● **Provided passage**
= = = = = = =
Anyone who has read even some
of my past posts knows I have spent a lot of time talking about the relational
nature of God, but now I want to ask what is the point of knowing it if that
knowledge does not lead us to enter into it?
God has offered an invitation to journey that allows one to commune and
co-labor with him, but upon accepting that request our moving forward in unity hinges
on both participants’ (God & Persons) willingness to communicate and
communicate often (just as any healthy relationship requires) and for this God
has given us the avenue of prayer. I
believe most people to some degree do know this, but what many do not take into
account is the extent of their un-readiness for the giving of the self that is
required when approaching God. When we invite
Him to communicate with us in prayer and try to respond to him in prayer we
should find communicating with God necessitates participation of our entire selves:
our disposition, thought, desire, hope, will, activities, and direction of
life. It is only when this happens that
prayer can finally evolve, in a more adequate sense, into a holistic practice
that allows God to individually and communally shape us, interact with us as-well-as
us with him.
Subconsciously, I think, many
avoid prayer altogether for several reasons.
First is because they somehow feel they are not worthy, or are too far
removed, but the reality is the feelings of inadequacy and distance have been
overcome by grace. The simplicity of coming to God in the humble act of prayer
is now enough to close the gap and makes experiencing belonging a real possibility. Second, are those who make prayer the way to
control situations or even use it as a means to maximize personal happiness,
but both dispositions will come up short.
= = = = = = =
● **Set of tasks**
**a)** According to the post on prayer, what has overcome the feelings of inadequacy and distance?
**b)** List every part of our entire selves that the post on prayer says communicating with God requires.
The entries after this post on prayer are separate material.

● **Extracted entries**
= = = = = = =
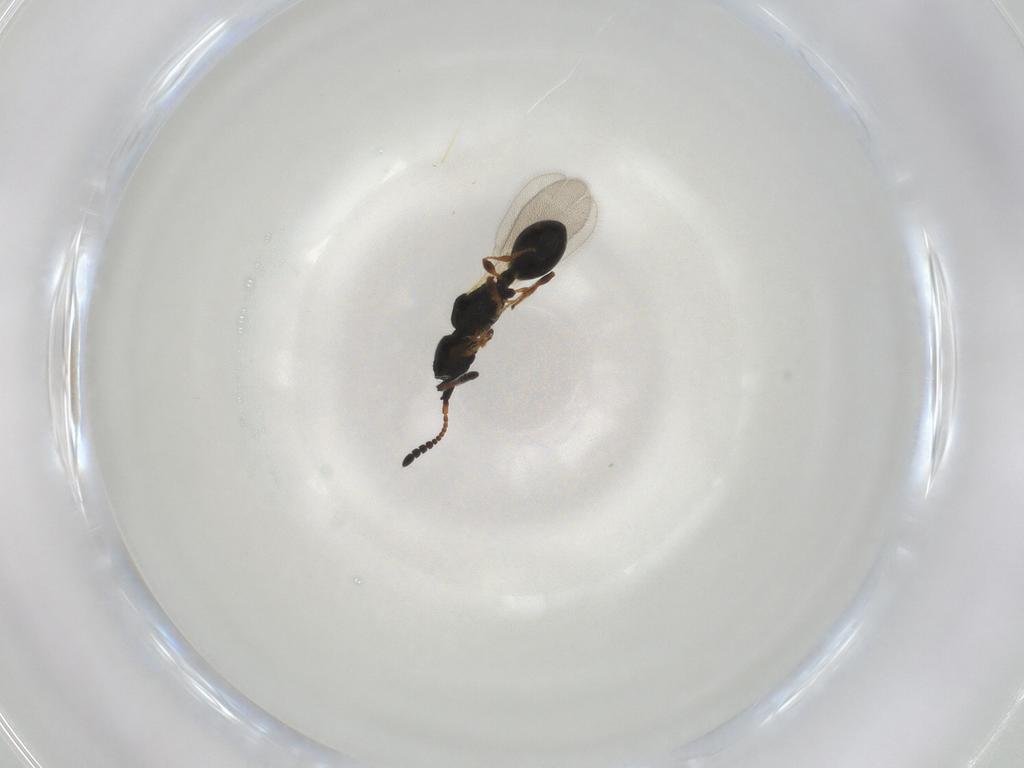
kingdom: Animalia
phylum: Arthropoda
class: Insecta
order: Hymenoptera
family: Diapriidae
= = = = = = =
● **Responses by item number**
**a)** Grace

**b)** Disposition, thought, desire, hope, will, activities, and direction of life